Conforme Guedes da Luz, o prédio do Ferrinho funcionou por um bom tempo como escola profissional da rede Senai, onde recebia oficinas e treinamentos de especialização. “Com a privatização da rede, houve a separação de imóveis. Alguns que não tinham utilização para o transporte ferroviário foram classificados como não operacionais, considerados desnecessários para o futuro da operação ferroviária. Outros ficaram em poder da rede ferroviária, que teve sobrevida mesmo depois da privatização”, reforça. 
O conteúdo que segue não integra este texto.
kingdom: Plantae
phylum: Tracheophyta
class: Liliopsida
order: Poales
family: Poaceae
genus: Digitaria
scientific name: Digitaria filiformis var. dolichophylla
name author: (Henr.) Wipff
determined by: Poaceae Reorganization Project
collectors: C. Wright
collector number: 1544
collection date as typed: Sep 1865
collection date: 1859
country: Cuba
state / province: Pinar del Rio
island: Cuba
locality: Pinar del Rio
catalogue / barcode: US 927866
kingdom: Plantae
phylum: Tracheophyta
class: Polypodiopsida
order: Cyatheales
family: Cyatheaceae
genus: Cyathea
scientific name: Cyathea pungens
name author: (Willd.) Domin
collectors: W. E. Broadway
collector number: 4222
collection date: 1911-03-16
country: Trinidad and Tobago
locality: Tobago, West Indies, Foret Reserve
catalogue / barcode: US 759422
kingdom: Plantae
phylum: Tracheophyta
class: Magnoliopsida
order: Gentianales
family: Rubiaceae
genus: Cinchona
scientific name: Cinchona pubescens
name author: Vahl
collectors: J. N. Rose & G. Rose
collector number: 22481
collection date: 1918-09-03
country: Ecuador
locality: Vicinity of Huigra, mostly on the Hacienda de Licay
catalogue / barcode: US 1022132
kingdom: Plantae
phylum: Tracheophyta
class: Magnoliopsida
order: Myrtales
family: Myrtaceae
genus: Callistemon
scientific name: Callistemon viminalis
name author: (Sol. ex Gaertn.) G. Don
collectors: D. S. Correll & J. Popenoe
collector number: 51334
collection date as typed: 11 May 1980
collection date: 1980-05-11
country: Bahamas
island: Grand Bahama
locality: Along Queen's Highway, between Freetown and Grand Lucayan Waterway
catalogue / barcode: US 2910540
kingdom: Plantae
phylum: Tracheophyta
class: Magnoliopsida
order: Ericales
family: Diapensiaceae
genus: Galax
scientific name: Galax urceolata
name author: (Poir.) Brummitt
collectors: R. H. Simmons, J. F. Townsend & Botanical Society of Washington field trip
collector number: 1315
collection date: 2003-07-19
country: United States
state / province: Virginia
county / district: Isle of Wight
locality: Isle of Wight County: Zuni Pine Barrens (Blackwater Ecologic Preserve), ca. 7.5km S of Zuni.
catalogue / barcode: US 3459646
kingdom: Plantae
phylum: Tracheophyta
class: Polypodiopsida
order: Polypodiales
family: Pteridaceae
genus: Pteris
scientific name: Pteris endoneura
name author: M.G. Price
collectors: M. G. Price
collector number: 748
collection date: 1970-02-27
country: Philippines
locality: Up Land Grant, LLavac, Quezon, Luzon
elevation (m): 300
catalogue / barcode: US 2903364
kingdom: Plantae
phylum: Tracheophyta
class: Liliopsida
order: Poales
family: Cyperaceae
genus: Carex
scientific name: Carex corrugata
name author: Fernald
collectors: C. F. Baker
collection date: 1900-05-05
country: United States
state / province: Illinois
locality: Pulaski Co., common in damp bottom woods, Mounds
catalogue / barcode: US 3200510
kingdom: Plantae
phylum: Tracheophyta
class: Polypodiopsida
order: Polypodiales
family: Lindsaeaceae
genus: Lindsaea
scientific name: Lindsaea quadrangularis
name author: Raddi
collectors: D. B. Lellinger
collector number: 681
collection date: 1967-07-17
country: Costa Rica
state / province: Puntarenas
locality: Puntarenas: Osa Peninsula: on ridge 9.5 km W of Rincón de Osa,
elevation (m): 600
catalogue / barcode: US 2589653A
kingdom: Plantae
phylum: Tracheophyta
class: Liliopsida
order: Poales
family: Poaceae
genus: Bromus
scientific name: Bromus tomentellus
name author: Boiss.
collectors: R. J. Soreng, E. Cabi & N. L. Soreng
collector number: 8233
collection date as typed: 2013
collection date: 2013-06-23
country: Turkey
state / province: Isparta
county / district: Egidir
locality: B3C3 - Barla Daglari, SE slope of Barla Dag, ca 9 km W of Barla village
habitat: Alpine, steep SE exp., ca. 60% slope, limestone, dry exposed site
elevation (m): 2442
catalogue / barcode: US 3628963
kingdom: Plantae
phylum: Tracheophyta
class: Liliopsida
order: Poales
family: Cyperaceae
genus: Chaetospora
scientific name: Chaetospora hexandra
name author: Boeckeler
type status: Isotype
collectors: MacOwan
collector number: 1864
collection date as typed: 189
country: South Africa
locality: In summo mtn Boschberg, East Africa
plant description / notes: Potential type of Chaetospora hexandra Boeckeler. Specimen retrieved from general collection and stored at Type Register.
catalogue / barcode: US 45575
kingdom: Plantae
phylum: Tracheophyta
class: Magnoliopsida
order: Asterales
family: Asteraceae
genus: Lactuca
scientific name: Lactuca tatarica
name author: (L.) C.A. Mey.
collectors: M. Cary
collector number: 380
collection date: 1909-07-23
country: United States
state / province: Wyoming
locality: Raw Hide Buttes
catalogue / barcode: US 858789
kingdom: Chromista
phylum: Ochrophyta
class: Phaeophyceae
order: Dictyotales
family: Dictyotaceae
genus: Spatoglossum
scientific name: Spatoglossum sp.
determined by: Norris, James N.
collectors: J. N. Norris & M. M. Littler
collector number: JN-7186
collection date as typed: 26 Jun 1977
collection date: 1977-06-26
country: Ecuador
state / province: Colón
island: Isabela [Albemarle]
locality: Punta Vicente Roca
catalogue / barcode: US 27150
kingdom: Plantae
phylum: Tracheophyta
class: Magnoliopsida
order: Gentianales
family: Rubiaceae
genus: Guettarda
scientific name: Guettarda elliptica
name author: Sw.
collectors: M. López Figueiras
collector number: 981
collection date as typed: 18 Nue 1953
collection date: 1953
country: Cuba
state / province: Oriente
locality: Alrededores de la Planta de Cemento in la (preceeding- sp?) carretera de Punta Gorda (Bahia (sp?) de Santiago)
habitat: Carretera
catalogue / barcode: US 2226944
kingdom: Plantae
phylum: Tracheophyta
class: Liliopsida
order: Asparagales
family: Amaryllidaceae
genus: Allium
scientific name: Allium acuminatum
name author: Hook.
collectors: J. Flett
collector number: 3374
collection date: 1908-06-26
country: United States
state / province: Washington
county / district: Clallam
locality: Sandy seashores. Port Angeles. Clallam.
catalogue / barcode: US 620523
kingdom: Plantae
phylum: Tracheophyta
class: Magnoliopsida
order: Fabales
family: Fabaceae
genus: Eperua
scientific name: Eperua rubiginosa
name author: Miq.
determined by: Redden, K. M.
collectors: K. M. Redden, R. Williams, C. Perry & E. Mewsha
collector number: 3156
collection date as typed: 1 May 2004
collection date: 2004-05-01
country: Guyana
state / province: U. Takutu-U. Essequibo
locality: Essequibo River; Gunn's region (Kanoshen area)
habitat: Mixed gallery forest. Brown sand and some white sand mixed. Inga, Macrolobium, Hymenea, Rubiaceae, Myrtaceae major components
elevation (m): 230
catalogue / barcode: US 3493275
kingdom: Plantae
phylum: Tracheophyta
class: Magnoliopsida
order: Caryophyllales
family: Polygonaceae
Diretora do Museu do Trem de São Leopoldo e membro do Grêmio Esportivo Ferrinho, Alice Bemvenuti destaca que as atividades desenvolvidas no prédio estão assentadas nas relações sociais e na memória da classe ferroviária. Alice lembra do local como espaço para oficinas de fotografia e outras atividades culturais. E reforça que a garantia do local serve como ponto de encontro para lembrança de memórias. É importante valorizar a história de homens e mulheres que trabalharam na rede e que ainda está presente. O espaço do Ferrinho está relacionado a essa memória, que pode ser visualizada, e a como a comunidade se apropria disso. 

Segundo a prefeitura de Porto Alegre, o imóvel consta do inventário da Vila dos Ferroviários. O DNIT não respondeu aos questionamentos da reportagem até o fechamento da edição. A Rumo Logística não informou quais são os imóveis que pertencem à empresa na Capital.